For training on 384 resolution, we use `google/siglip-so400m-patch14-384` as `image_tower`. Notably, if you pass the `--image_tower google/siglip-so400m-patch14-384`, you should upgrade the version of transformers to 4.37.0.

### StableLM
- Stage 1 pretraining script: [pretrain.sh](scripts/v1/stablelm/pretrain.sh). 
- Stage 2 tuning script: [finetune.sh](scripts/v1/stablelm/finetune.sh).

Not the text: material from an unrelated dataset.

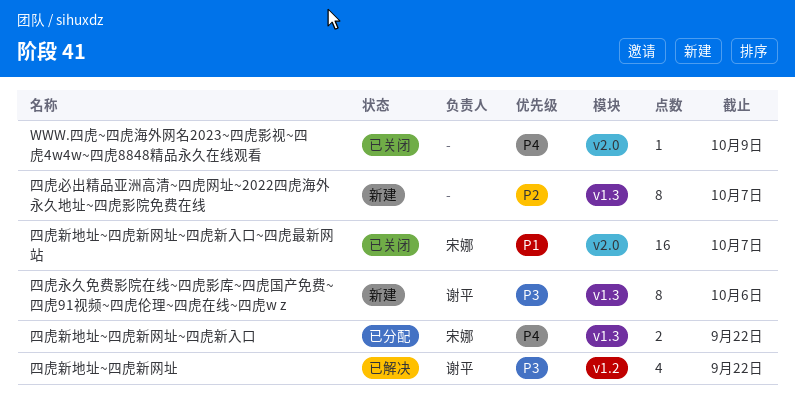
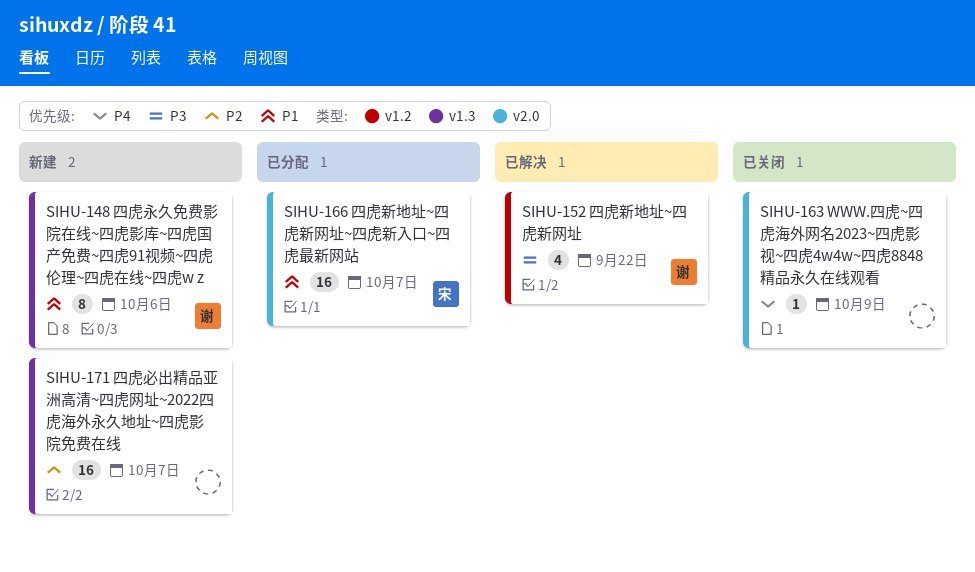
四虎必出精品亚洲高清~四虎网址~2022四虎海外永久地址~四虎影院免费在线, estimate: 8 -> 16
四虎新地址~四虎新网址~四虎新入口: present -> none
四虎新地址~四虎新网址~四虎新入口~四虎最新网站, status: 已关闭 -> 已分配
四虎永久免费影院在线~四虎影库~四虎国产免费~四虎91视频~四虎伦理~四虎在线~四虎w z, priority: P3 -> P1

- Stage 3 moe-tuning script: [finetune_dynmoe.sh](scripts/v1/stablelm/finetune_dynmoe.sh).

### Qwen
- Stage 1 pretraining script: [pretrain.sh](scripts/v1/qwen/pretrain.sh). 
- Stage 2 tuning script: [finetune.sh](scripts/v1/qwen/finetune.sh).
- Stage 3 moe-tuning script: [finetune_dynmoe.sh](scripts/v1/qwen/finetune_dynmoe.sh).
  
### Phi2
- Stage 1 pretraining script: [pretrain.sh](scripts/v1/phi2/pretrain.sh). 
- Stage 2 tuning script: [finetune.sh](scripts/v1/phi2/finetune.sh).
- Stage 3 moe-tuning script: [finetune_dynmoe.sh](scripts/v1/phi2/finetune_dynmoe.sh).